-- Opening Marker --

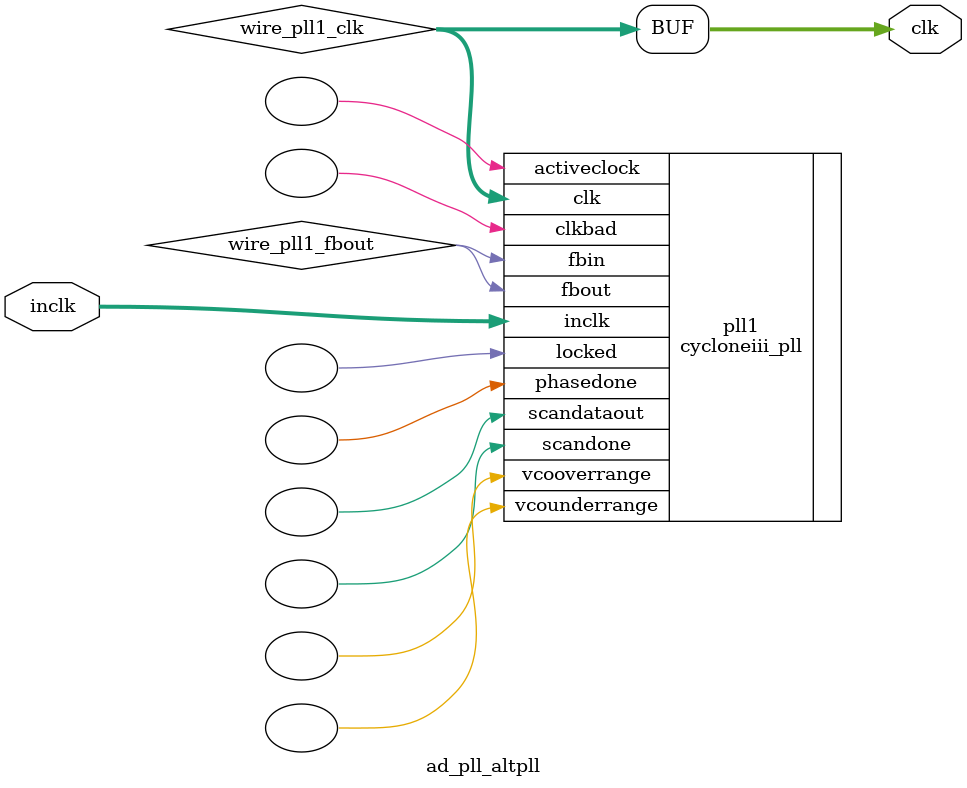
<source format=v>






//synthesis_resources = cycloneiii_pll 1 
//synopsys translate_off
`timescale 1 ps / 1 ps
//synopsys translate_on
module  ad_pll_altpll
	( 
	clk,
	inclk) /* synthesis synthesis_clearbox=1 */;
	output   [4:0]  clk;
	input   [1:0]  inclk;
`ifndef ALTERA_RESERVED_QIS
// synopsys translate_off
`endif
	tri0   [1:0]  inclk;
`ifndef ALTERA_RESERVED_QIS
// synopsys translate_on
`endif

	wire  [4:0]   wire_pll1_clk;
	wire  wire_pll1_fbout;

	cycloneiii_pll   pll1
	( 
	.activeclock(),
	.clk(wire_pll1_clk),
	.clkbad(),
	.fbin(wire_pll1_fbout),
	.fbout(wire_pll1_fbout),
	.inclk(inclk),
	.locked(),
	.phasedone(),
	.scandataout(),
	.scandone(),
	.vcooverrange(),
	.vcounderrange()
	`ifndef FORMAL_VERIFICATION
	// synopsys translate_off
	`endif
	,
	.areset(1'b0),
	.clkswitch(1'b0),
	.configupdate(1'b0),
	.pfdena(1'b1),
	.phasecounterselect({3{1'b0}}),
	.phasestep(1'b0),
	.phaseupdown(1'b0),
	.scanclk(1'b0),
	.scanclkena(1'b1),
	.scandata(1'b0)
	`ifndef FORMAL_VERIFICATION
	// synopsys translate_on
	`endif
	);
	defparam
		pll1.bandwidth_type = "auto",
		pll1.clk0_divide_by = 2,
		pll1.clk0_duty_cycle = 50,
		pll1.clk0_multiply_by = 1,
		pll1.clk0_phase_shift = "0",
		pll1.clk1_divide_by = 4,
		pll1.clk1_duty_cycle = 50,
		pll1.clk1_multiply_by = 1,
		pll1.clk1_phase_shift = "0",
		pll1.compensate_clock = "clk0",
		pll1.inclk0_input_frequency = 10000,
		pll1.operation_mode = "normal",
		pll1.pll_type = "auto",
		pll1.lpm_type = "cycloneiii_pll";
	assign
		clk = {wire_pll1_clk[4:0]};
endmodule //ad_pll_altpll
//VALID FILE

</source>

-- Closing Marker --

_WHAT TO DO:_ In the listing above, find the lines holding the word "synopsys" and copy them.

_FINISHED EXERCISE:_
//synopsys translate_off
//synopsys translate_on
// synopsys translate_off
// synopsys translate_on
	// synopsys translate_off
	// synopsys translate_on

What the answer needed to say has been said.